*** Opening Given data ***

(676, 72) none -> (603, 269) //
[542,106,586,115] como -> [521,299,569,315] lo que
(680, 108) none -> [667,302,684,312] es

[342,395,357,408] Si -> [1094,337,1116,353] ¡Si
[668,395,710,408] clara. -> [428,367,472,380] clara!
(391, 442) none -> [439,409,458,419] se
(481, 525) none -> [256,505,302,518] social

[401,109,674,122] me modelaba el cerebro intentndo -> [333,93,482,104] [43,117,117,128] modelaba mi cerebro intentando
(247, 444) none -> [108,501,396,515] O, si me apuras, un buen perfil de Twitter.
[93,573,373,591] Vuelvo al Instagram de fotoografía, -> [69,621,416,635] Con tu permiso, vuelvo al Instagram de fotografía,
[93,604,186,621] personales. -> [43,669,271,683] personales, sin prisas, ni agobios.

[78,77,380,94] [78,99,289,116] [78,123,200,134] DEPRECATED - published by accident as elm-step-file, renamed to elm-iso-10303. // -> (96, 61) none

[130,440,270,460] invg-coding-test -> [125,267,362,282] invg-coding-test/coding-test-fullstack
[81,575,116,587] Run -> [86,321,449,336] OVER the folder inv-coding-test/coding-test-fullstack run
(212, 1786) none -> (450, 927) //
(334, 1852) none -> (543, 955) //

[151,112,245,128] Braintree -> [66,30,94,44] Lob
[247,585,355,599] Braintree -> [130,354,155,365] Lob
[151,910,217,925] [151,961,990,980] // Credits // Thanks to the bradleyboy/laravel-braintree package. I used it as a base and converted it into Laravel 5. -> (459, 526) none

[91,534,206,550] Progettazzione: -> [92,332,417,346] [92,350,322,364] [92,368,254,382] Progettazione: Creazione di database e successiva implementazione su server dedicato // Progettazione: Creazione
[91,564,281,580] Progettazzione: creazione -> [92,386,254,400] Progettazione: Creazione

*** Closing Given data ***

Copy out the data above word for word, starting at its first line and ending with the line that contains "[247,585,355,599] Braintree ->".

(676, 72) none -> (603, 269) //
[542,106,586,115] como -> [521,299,569,315] lo que
(680, 108) none -> [667,302,684,312] es

[342,395,357,408] Si -> [1094,337,1116,353] ¡Si
[668,395,710,408] clara. -> [428,367,472,380] clara!
(391, 442) none -> [439,409,458,419] se
(481, 525) none -> [256,505,302,518] social

[401,109,674,122] me modelaba el cerebro intentndo -> [333,93,482,104] [43,117,117,128] modelaba mi cerebro intentando
(247, 444) none -> [108,501,396,515] O, si me apuras, un buen perfil de Twitter.
[93,573,373,591] Vuelvo al Instagram de fotoografía, -> [69,621,416,635] Con tu permiso, vuelvo al Instagram de fotografía,
[93,604,186,621] personales. -> [43,669,271,683] personales, sin prisas, ni agobios.

[78,77,380,94] [78,99,289,116] [78,123,200,134] DEPRECATED - published by accident as elm-step-file, renamed to elm-iso-10303. // -> (96, 61) none

[130,440,270,460] invg-coding-test -> [125,267,362,282] invg-coding-test/coding-test-fullstack
[81,575,116,587] Run -> [86,321,449,336] OVER the folder inv-coding-test/coding-test-fullstack run
(212, 1786) none -> (450, 927) //
(334, 1852) none -> (543, 955) //

[151,112,245,128] Braintree -> [66,30,94,44] Lob
[247,585,355,599] Braintree -> [130,354,155,365] Lob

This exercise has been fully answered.